Her status was passable, even if she'd had more promising prospects in her cards a few years ago. She'd tried to follow what was in her heart, to find her true path, or some alluring pull like that that led her off course the first time. Now it was happening again, as she teetered on the brink of quitting after just a year. Sometimes when she thought about it, the memory of her old classmate's past and present floated to her mind like a warning and she trucked on....

Half a year later, they were gathered in Dave and Allison's place for dinner. Now that they were all so busy it was hard to keep up with each other's lives.

“My mom was asking me what you're up to,” said Allison sweetly, then waited expectantly.

“Well, I changed jobs,” said Claire.

“What are you doing now?”

“It's just a part time gig until I find something permanent,” she rushed through.

“Do you want to go back to what you were doing?” Allison inquired.

“Oh, no.”

“Oh. Then what do you want to do?'

“I'm not sure,” said Claire, elaborating no further.

“Well, I'm sure you'll figure it out. Are you still living in the same place?”

“No, I moved out a couple months ago. I'm living with someone now.”

“A boyfriend?”

“A roommate. But it is a he. His girlfriend is okay with it, she's really chill,” said Claire.

“Ah, that's nice,” said Allison. “I always wondered what it would be like to have a roommate. David's been my only real roommate since college dorms.”

Claire's stomach turned uncomfortably as she drove home. She could see their conversation in her mind's eye already. She, Claire, had gone from wanting to be a doctor to working a part time job, and her late twenties were coming up in just a few years. Then she would be thirty and then what? Where would she be with her part time job? It overwhelmed her. The rate of life-forming was much slower than the rate of life.

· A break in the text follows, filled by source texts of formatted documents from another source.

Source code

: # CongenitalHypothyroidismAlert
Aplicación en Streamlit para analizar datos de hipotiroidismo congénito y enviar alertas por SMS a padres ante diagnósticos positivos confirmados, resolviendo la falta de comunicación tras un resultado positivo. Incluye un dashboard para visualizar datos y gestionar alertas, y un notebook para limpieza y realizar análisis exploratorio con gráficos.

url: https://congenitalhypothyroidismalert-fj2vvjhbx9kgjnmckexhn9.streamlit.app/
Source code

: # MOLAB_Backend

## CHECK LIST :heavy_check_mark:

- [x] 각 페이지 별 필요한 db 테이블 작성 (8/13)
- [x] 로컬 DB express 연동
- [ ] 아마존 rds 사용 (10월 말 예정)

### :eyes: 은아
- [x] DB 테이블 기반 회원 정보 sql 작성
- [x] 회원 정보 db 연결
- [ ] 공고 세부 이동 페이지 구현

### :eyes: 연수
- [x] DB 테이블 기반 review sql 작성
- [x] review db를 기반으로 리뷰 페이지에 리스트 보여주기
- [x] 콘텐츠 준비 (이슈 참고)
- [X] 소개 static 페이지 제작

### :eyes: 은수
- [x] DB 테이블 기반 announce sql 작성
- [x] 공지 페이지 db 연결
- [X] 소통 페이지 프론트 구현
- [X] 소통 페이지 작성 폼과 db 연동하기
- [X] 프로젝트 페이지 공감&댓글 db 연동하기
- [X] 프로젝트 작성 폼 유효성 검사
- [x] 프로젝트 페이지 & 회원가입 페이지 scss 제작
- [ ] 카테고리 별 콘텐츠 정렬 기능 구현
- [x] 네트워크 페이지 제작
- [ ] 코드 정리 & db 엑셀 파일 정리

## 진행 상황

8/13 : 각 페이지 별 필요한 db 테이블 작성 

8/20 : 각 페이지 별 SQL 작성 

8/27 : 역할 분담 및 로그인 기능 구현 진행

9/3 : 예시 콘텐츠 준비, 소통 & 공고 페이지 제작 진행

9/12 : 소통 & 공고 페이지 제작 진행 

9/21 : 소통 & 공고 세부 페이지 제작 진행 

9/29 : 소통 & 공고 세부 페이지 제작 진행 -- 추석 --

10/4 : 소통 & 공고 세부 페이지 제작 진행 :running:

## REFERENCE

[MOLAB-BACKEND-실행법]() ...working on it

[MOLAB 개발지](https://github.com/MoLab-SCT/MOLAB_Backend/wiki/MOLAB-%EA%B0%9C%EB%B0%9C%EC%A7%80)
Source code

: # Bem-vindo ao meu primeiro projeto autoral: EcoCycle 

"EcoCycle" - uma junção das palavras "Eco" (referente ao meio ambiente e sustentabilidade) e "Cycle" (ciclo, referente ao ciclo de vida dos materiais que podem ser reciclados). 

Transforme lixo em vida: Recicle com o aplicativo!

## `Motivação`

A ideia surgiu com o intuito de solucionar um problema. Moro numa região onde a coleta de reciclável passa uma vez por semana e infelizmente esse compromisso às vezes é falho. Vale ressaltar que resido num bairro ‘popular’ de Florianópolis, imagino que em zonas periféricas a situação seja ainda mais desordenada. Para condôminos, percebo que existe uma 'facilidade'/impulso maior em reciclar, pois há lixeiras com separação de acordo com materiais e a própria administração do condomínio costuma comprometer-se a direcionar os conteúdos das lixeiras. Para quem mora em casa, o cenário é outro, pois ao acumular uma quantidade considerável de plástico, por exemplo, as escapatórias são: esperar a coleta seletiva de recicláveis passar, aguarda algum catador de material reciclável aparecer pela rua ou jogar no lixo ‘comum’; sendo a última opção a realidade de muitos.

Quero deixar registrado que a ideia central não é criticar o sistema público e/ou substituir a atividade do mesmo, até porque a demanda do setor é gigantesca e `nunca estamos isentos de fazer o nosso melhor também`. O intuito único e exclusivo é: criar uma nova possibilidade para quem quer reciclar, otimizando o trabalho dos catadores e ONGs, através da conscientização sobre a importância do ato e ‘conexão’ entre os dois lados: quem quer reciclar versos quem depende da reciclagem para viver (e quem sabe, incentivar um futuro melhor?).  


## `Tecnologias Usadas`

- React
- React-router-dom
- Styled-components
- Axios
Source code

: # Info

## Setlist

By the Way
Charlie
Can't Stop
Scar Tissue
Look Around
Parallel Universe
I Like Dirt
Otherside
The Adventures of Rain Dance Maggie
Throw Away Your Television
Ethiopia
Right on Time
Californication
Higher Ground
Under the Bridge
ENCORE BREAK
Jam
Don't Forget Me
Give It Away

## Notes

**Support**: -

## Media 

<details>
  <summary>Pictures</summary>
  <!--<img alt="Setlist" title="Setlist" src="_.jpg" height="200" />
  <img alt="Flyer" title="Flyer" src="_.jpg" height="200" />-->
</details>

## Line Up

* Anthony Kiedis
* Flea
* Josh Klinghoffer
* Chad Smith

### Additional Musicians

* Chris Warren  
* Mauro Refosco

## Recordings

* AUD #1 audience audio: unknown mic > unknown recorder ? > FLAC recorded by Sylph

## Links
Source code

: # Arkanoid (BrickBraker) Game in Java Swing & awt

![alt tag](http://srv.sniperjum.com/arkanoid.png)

She had escaped her misery! She had made time for herself to pursue things she really wanted! It fulfilled her, even if it didn't bring her money.

She was going down the staircase, the world said constantly in her ears.

Claire went past the living room where her roommate cuddled up to a movie with his girlfriend, straight to her room, and closed the door. She undressed, breathed – having returned to the scattered remnants on her desk of her creative projects – and looked for a long, silent moment in the mirror, reliving the uncomfortable dinner, from which her old, chubby, pathetic classmate who had never been able to rise from the dirty looked back at her. How difficult she knew to rise and how far away the top; how easy, how natural, to fall down to the dirt or to stay.